“Ik kan dus wél predikant worden”
Haar pad naar de theologie was lang en kronkelig. Corneli Vinke (26) uit Kampen deed achtereenvolgens het vmbo, een creatieve mbo-opleiding, de sprint-havo, een lerarenopleiding én een bachelor Duits en nu een researchmaster in Utrecht. Terwijl ze een veelbelovend onderzoek doet naar het koloniale discours in de vroegmoderne tijd is ze alvast begonnen aan de premaster van theologie. Hoe verklaart ze die onnavolgbare route? “Ik ben hoogbegaafd, maar dat werd vroeger op school niet herkend,” legt ze uit: “Vandaar dat het allemaal wat langer heeft geduurd.”
Dan kan ik dat ook
Maar dat is niet de enige verklaring voor haar late landing bij theologie. In haar deel van de kerk is het uitgesloten dat een vrouw predikant wordt. Een theologiestudie was dan ook niet aan de orde. In de tweede klas van de basisschool had ze de juf over haar plannen in die richting verteld, maar die reageerde resoluut: nee joh, dat kan echt niet!

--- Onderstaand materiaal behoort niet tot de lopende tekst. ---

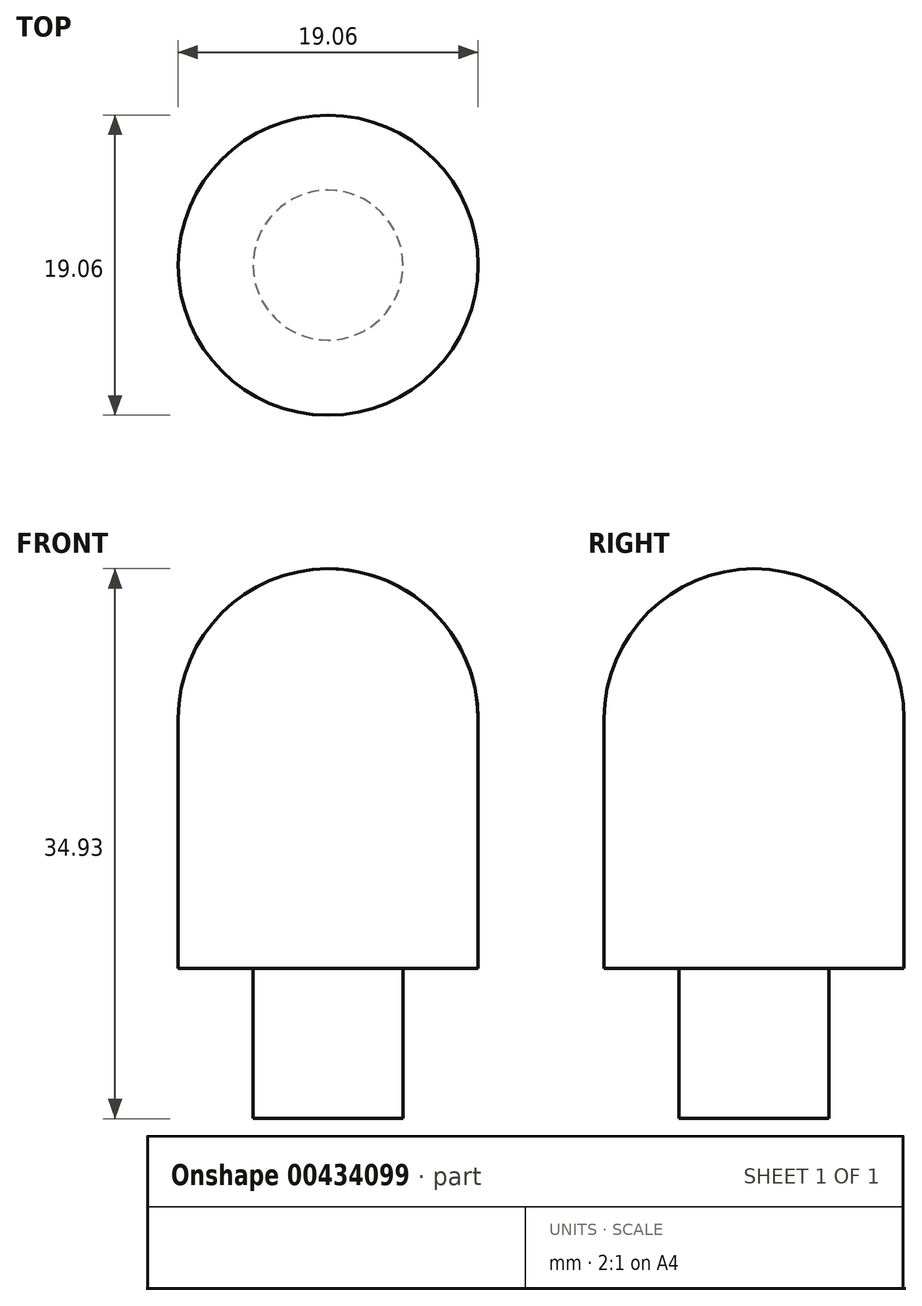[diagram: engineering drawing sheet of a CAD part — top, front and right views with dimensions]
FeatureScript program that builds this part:
annotation { "Feature Type Name" : "Feature", "Feature Type Description" : "" }
export const myFeature = defineFeature(function(context is Context, id is Id, definition is map)
    precondition{}
    {
        {
            var Q0;
            Q0=qCreatedBy(makeId("Front.planeOp"),FACE);
            var sketch = newSketch(context, id + "F0", { "sketchPlane" : qUnion([Q0])});
            skArc(sketch, "E0", {"start": v(0, 25.4) * mm, "mid": v(-6.74, 22.61) * mm, "end": v(-9.52, 15.88) * mm});
            skLineSegment(sketch, "E1", {"start": v(-9.52, 15.88) * mm, "end": v(-9.52, 0) * mm});
            skLineSegment(sketch, "E2", {"start": v(-9.52, 0) * mm, "end": v(-4.76, 0) * mm});
            skLineSegment(sketch, "E3", {"start": v(-4.76, 0) * mm, "end": v(-4.76, -9.53) * mm});
            skLineSegment(sketch, "E4", {"start": v(-4.76, -9.53) * mm, "end": v(0, -9.53) * mm});
            skLineSegment(sketch, "E5", {"start": v(0, -9.53) * mm, "end": v(0, 25.4) * mm});
            skSolve(sketch);
        }
        {
            var Q0;
            Q0=makeQuery(id+"F0.imprint","IMPRINT",FACE,{"disambiguationData":[TD([[makeQuery(id+"F0.imprint","IMPRINT",EDGE,{"derivedFrom":sQuery(id+"F0.wireOp",EDGE,"E0")}),1.0]])]});
            var Q1;
            Q1=sQuery(id+"F0.wireOp",EDGE,"E5");
            revolve(context, id + "F1", {"entities" : qUnion([Q0]), "axis" : qUnion([Q1]), "revolveType" : RevolveType.FULL});
        }
    });
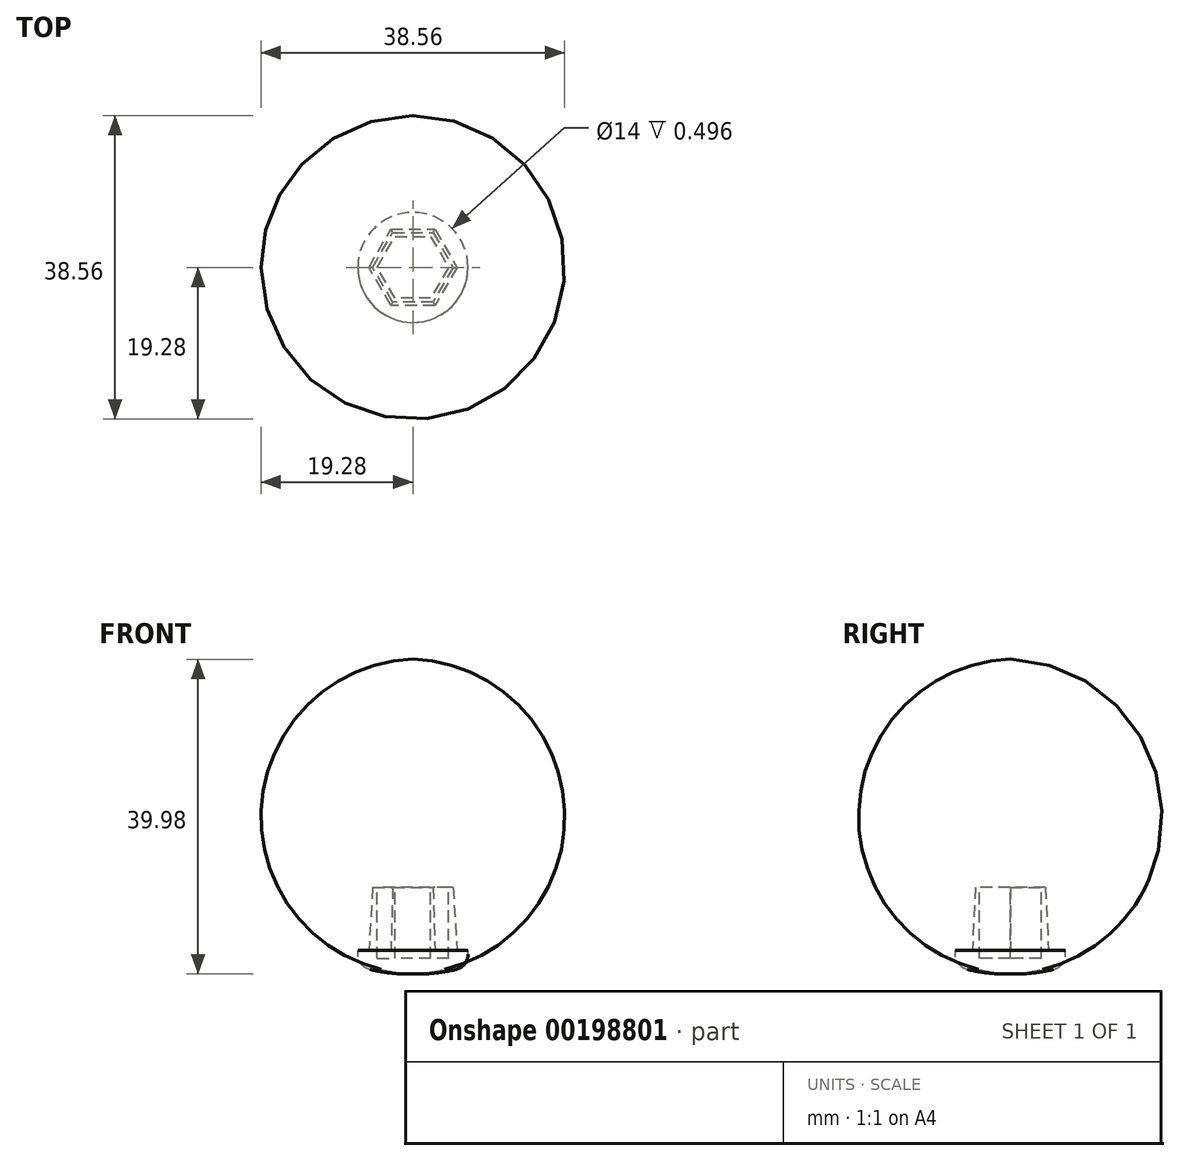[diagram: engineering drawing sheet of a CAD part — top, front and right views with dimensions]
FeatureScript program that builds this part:
annotation { "Feature Type Name" : "Feature", "Feature Type Description" : "" }
export const myFeature = defineFeature(function(context is Context, id is Id, definition is map)
    precondition{}
    {
        {
            var Q0;
            Q0=qCreatedBy(makeId("Front.planeOp"),FACE);
            var sketch = newSketch(context, id + "F0", { "sketchPlane" : qUnion([Q0])});
            skLineSegment(sketch, "E0", {"start": v(0, 0) * mm, "end": v(-7, 0) * mm});
            skLineSegment(sketch, "E1", {"start": v(0, 0) * mm, "end": v(0, -3) * mm});
            skLineSegment(sketch, "E2", {"start": v(-7, 0) * mm, "end": v(-7, -2) * mm});
            skArc(sketch, "E3", {"start": v(-7, -2) * mm, "mid": v(-3.54, -2.81) * mm, "end": v(0, -3) * mm});
            skPoint(sketch, "E4.orphan", {"position": v(5.57, -2) * mm});
            skSolve(sketch);
        }
        {
            var Q0;
            Q0 = qSketchRegion(id + "F0", true);
            var Q1;
            Q1=sQuery(id+"F0.wireOp",EDGE,"E1");
            revolve(context, id + "F1", {"entities" : qUnion([Q0]), "axis" : qUnion([Q1]), "revolveType" : RevolveType.FULL});
        }
        {
            var Q0;
            Q0=makeQuery(id+"F1.opRevolve","SWEPT_FACE",FACE,{"disambiguationData":[OSD([sQuery(id+"F0.wireOp",EDGE,"E0")])]});
            var sketch = newSketch(context, id + "F2", { "sketchPlane" : qUnion([Q0])});
            skCircle(sketch, "E5.cCircle", {"center": v(0, 0) * mm, "radius": 4.85 * mm, "construction": true});
            skLineSegment(sketch, "E5.0", {"start": v(5.6, 0) * mm, "end": v(2.8, -4.85) * mm});
            skLineSegment(sketch, "E5.1", {"start": v(2.8, -4.85) * mm, "end": v(-2.8, -4.85) * mm});
            skLineSegment(sketch, "E5.2", {"start": v(-2.8, -4.85) * mm, "end": v(-5.6, 0) * mm});
            skLineSegment(sketch, "E5.3", {"start": v(-5.6, 0) * mm, "end": v(-2.8, 4.85) * mm});
            skLineSegment(sketch, "E5.4", {"start": v(-2.8, 4.85) * mm, "end": v(2.8, 4.85) * mm});
            skLineSegment(sketch, "E5.5", {"start": v(2.8, 4.85) * mm, "end": v(5.6, 0) * mm});
            skPoint(sketch, "E5.0.midPoint", {"position": v(4.2, -2.42) * mm});
            skSolve(sketch);
        }
        {
            var Q0;
            Q0 = qSketchRegion(id + "F2", true);
            extrude(context, id + "F3", {"entities" : qUnion([Q0]), "operationType" : NewBodyOperationType.ADD, "depth" : 8 * mm, "hasDraft" : true, "draftAngle" : 3 * degree, "draftPullDirection" : true});
        }
        {
            var Q0;
            Q0=makeQuery(id+"F1.opRevolve","SWEPT_EDGE",EDGE,{"disambiguationData":[OSD([sQuery(id+"F0.wireOp",EDGE,"E2"),sQuery(id+"F0.wireOp",EDGE,"E3")])]});
            fillet(context, id + "F4", {"entities" : qUnion([Q0]), "radius" : 2 * mm, "tangentPropagation" : true, "allowEdgeOverflow" : false});
        }
        {
            var Q0;
            Q0=makeQuery(id+"F3.opExtrude","CAP_FACE",FACE,{"disambiguationData":[OSD([sQuery(id+"F2.wireOp",EDGE,"E5.0"),sQuery(id+"F2.wireOp",EDGE,"E5.1"),sQuery(id+"F2.wireOp",EDGE,"E5.2"),sQuery(id+"F2.wireOp",EDGE,"E5.3"),sQuery(id+"F2.wireOp",EDGE,"E5.4"),sQuery(id+"F2.wireOp",EDGE,"E5.5")])],"isStart":false});
            var sketch = newSketch(context, id + "F5", { "sketchPlane" : qUnion([Q0])});
            skCircle(sketch, "E6.cCircle", {"center": v(0, 0) * mm, "radius": 3.93 * mm, "construction": true});
            skLineSegment(sketch, "E6.0", {"start": v(2.27, -3.93) * mm, "end": v(-2.27, -3.93) * mm});
            skLineSegment(sketch, "E6.1", {"start": v(-2.27, -3.93) * mm, "end": v(-4.54, 0) * mm});
            skLineSegment(sketch, "E6.2", {"start": v(-4.54, 0) * mm, "end": v(-2.27, 3.93) * mm});
            skLineSegment(sketch, "E6.3", {"start": v(-2.27, 3.93) * mm, "end": v(2.27, 3.93) * mm});
            skLineSegment(sketch, "E6.4", {"start": v(2.27, 3.93) * mm, "end": v(4.54, 0) * mm});
            skLineSegment(sketch, "E6.5", {"start": v(4.54, 0) * mm, "end": v(2.27, -3.93) * mm});
            skPoint(sketch, "E6.0.midPoint", {"position": v(0, -3.93) * mm});
            skSolve(sketch);
        }
        {
            var Q0;
            Q0 = qSketchRegion(id + "F5", true);
            extrude(context, id + "F6", {"entities" : qUnion([Q0]), "operationType" : NewBodyOperationType.REMOVE, "oppositeDirection" : true, "depth" : 9.06 * mm});
        }
    });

En daarmee was dat toekomstperspectief grondig verdwenen. Totdat ze vorig jaar in Utrecht onder het gehoor van een vrouwelijke predikant zat. De plotselinge realisatie: het kan dus wél. Het oude verlangen borrelde op: “Toen dacht ik: oké, die vrouw zegt gewoon dingen waar ik het mee eens ben en zij kan dat voor haarzelf verantwoorden. Dan kan ik dat ook.”
Mensen over Jezus vertellen
Wat is haar motivatie? “Ik wil dominee worden om mensen over Jezus te vertellen,” zegt ze eenvoudig. Het voorgaan in de kerkdienst spreekt haar het meest aan, maar ook zou ze graag een spil in een plaatselijke gemeenschap zijn. Predikant is een van de weinige beroepen waarin je je wetenschappelijke kennis uitdraagt naar alle lagen van de samenleving, benadrukt ze. Veel andere wetenschap, hoe interessant ook, is maatschappelijk onvoldoende relevant.
Een hoop kerk over
Ondanks, of misschien juist dankzij, de tegenstand die ze heeft ervaren, is Corneli zeer gemotiveerd voor de studie. “Ik krijg nog steeds wel opmerkingen over de stap die ik heb gezet, maar ik kan me er nu beter voor afsluiten.” Dat ze in een deel van de kerk niet terecht kan, is jammer: “Maar dan is er nog steeds een hoop kerk over.”